After a few days of wrestling with this, my experience is as follows:
- Removing Pulseaudio from Ubuntu (“sudo apt-get remove pulseaudio –force” or similar) has side-effects, and the system loses many of its GUI-adjustable settings options because various Gnome-related dependencies are removed too. It doesn’t ‘break’ the system; merely makes it less useable. The solution can be as crude as re-installing Pulseaudio in order to make a settings change and then removing it again! I don’t know that it is essential to remove Pulseaudio, but it certainly feels better to do so.
- Various audio apps are happy to play their outputs into snd-aloop, and my software can capture its output and process it quite happily.
- The real core essentials of using the ALSA API for streaming are straightforward-ish, but documentation beyond a simple description of each function is sparse. In many cases, the ALSA source code is viewed as being sufficient documentation. As an example, try to find any information on how to modify an ALSA driver control without actually delving into an existing program like amixer to try and work it out. I find that most ‘third party’ tutorials seem to obscure the essentials with multiple equivalent options demonstrating all the different ways that a single task can be performed.
- My ASUS Xonar sound card may yet turn out to be useful now that I don’t have to worry about using it as an input as well as an output: it is a high quality eight channel DAC that seems well-behaved in terms of lack of ‘thump’ at power-on and -off.
- I found the easiest way to adjust the snd-aloop sample rate dynamically was by cutting and pasting the source code for the standard ALSA/Linux program amixer into my program (isn’t open source software great?) and passing the commands to it with the same syntax as I would use at the command line.
- The system seems stable and robust when the PC is doing other things i.e. opening up highly graphical web pages in a browser.
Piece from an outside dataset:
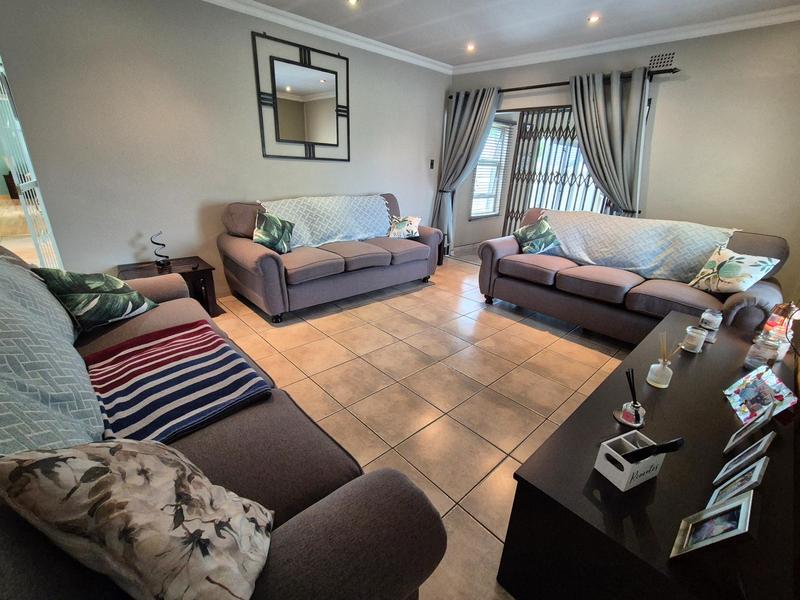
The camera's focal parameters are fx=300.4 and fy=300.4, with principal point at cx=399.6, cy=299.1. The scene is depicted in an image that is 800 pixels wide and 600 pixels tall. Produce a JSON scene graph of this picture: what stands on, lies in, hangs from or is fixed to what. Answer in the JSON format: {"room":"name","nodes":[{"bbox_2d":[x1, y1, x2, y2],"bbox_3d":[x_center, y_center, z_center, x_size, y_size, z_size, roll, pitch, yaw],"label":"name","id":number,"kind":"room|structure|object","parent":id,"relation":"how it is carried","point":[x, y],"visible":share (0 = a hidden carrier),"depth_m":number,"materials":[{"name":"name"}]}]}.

No audible glitches at all and no jump in the difference between my record and playback sample counters.
- I am, as yet, unsure as to the best way to implement the control loop that will keep snd-aloop and the Asus Xonar in sync. With a snd-aloop rate setting of 100000 i.e. nominally neutral, there is a drift of about one sample every couple of seconds (an evening’s worth of listening could be assured without any adjustment at all by have a large enough FIFO and slightly-longer-than-desirable latency…). I am currently keeping a count of the number of samples captured vs. the number of samples sent to the DAC and simply swapping between fixed ‘slightly slow’ (99995) and ‘slightly fast’ (100005) snd-aloop sample rates, triggered when the (heavily-averaged) difference hits either of two thresholds.
- In terms of the ALSA sample streaming I just use the ‘blocking method’ inside two separate threads: one for capture and one for playback.
- It occurs to me that this system could be used to stream to an HDMI output, thence to an AV receiver with multiple output channels. Not sure if the PC locks to the AV receiver’s DAC sample rate via HDMI (is it bidirectional?), or whether the AV receiver resamples the data, or syncs itself to the incoming the HDMI stream.
You may find it hard to get excited by this stuff, but not me: it’s a case of feeling that I own the system rather than my recent experiences that showed that with Windows the system is merely ‘under licence’ from Microsoft and the hardware vendors.